To me this is worse than the homeless on the sidewalks as it is easy to ignore those in the parks and along rivers as they don’t beg. The police ignore them, everyone ignore them, except western religious groups that serve them food, but only after these abandoned people have sung a few hymns of a religion foreign to their culture..
Red frog
May 30, 2013 at 9:04 pm
I am stunned to learn that homelessness continues to be an issue while many wealthy people spend their millions without a second thought for the fate of those less fortunate. And it’s not just the wealthy- NO ONE seems committed to come up with a comprehensive plan to provide affordable housing for the destitute- save Vancouver, who seems to be struggling to do SOMETHING; I’m not sure what. And now we are losing Judy Graves- and no replacement( I’m not sure who paid her wages but whoever did so doesn’t seem to see that homeless people need an advocate). That’s another shocker. And we call ourselves a civilized society?
Nancy Maglio
May 31, 2013 at 1:11 am
I’d agree with MB. IMO there are many reasons for homelessness and many possible solutions, of which local governments play a new but important role. Compare New West and Burnaby:
“There are no permanent 24-hour homeless shelters in Burnaby. There are no transitional housing residences for the homeless in Burnaby. This, among our larger cities, makes Burnaby unique. And Burnaby is this province’s third-largest city.
……
After establishing a homelessness coalition and hiring a social planner, New Westminster partnered with the provincial government’s B.C. Housing to build units. Between 2008 and 2011, there was a 45-per-cent drop in the number of unsheltered homeless in the city.
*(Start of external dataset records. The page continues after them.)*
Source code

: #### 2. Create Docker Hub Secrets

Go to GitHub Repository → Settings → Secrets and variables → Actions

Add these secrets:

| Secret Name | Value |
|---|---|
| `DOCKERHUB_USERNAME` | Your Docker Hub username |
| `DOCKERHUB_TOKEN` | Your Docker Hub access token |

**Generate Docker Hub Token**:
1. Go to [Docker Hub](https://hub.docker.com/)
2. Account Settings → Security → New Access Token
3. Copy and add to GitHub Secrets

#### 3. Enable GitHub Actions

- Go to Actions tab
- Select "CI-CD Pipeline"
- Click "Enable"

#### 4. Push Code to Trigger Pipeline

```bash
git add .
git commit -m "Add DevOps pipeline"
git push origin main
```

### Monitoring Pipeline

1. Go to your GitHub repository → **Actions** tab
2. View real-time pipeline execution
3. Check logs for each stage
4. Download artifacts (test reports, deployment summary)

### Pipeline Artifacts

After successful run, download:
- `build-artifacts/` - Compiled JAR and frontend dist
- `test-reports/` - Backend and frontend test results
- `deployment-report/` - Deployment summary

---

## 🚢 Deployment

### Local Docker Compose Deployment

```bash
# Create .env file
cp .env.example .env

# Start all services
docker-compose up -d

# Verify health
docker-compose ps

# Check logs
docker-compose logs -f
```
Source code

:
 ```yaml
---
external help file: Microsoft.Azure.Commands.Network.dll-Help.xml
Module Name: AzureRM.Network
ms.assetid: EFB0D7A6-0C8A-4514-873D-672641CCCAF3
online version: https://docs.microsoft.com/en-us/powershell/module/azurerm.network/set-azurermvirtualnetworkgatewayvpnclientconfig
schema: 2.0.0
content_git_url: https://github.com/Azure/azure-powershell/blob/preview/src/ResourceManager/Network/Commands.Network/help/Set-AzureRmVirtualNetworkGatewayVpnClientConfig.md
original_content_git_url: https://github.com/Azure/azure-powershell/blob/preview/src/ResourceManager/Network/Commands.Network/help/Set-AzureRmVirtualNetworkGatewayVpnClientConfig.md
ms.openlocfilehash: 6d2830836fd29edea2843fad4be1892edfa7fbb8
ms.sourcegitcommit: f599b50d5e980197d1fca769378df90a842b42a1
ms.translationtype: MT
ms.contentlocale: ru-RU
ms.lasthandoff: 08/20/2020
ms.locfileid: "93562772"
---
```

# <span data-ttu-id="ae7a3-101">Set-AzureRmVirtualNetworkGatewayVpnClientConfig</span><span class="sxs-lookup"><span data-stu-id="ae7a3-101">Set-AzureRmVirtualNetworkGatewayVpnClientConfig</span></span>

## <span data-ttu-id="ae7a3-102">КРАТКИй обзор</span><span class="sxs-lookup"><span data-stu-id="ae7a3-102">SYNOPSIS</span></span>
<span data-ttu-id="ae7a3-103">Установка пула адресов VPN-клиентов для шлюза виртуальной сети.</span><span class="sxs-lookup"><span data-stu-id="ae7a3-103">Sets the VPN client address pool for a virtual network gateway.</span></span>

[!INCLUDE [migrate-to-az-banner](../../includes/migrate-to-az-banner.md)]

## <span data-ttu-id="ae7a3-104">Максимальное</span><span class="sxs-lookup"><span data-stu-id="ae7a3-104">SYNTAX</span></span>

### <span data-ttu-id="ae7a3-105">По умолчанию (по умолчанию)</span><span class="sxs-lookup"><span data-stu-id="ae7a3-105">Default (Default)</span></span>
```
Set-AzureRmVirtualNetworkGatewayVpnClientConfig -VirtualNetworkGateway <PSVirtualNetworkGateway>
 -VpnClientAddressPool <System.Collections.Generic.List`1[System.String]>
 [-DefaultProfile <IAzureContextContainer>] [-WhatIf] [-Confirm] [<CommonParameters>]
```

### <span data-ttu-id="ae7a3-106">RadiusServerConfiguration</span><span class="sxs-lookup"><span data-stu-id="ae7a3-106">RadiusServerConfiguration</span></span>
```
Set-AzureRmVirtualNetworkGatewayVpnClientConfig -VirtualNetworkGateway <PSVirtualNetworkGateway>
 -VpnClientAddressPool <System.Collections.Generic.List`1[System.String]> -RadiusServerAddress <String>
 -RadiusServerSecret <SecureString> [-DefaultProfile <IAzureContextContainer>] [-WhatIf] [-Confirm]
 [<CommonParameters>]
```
“We wanted (the facilities) here,” said New Westminster Mayor Wayne Wright. “We went after the province to put them here. They (B.C. Housing) put together the funding and we made sure to put it through the system as fast as we could — identifying sites, zoning changes, that sort of thing.””
http://www.vancouversun.com/touch/opinion/columnists/Pete+McMartin+Tale+Cities+Burnaby+Small+Westminster/7777996/story.html?rel=7829975
mezzanine
June 1, 2013 at 8:07 pm
Derek Corrigan refuses to support shelters or transitional housing b/c he says it is the Fed or Victoria’s role, full stop. And absolutely no role, however small, for cities?
“My column questioned Mayor Derek Corrigan’s steadfast policy that a permanent shelter in Burnaby must be bought and supported by the province or Ottawa. I said maybe it’s time that Burnaby dropped this line and rather, fell into line with most cities (large and small) in the region and put up a piece of land for a shelter.
A one-time pittance, relatively speaking, perhaps a couple of million dollars, for a city with a reserve fund in the $600-million ballpark. Or put up a piece of land from the city’s massive land bank. Meantime, the province would cover operating costs.”
http://www.burnabynewsleader.com/opinion/186389381.html
……
Resistance to making efforts to help come from all areas. Attributed to Mayor Corrigan, via the NewsLeader:
“The people in permanent shelters—of which Vancouver has dozens and most cities in the region have at least one—are by and large beyond hope, he said. They’re either addicted, seriously mentally ill, or habitual criminals. Some live in rooms crammed with junk floor-to-ceiling, and many rooms are infested with bugs. And, as he told me, many are the type of folks who, if they found you dying on the sidewalk would pull out your gold fillings. Are these the kind of people Burnaby residents want living in their neighbourhood, he asks, when the province doesn’t even assign them a social worker?”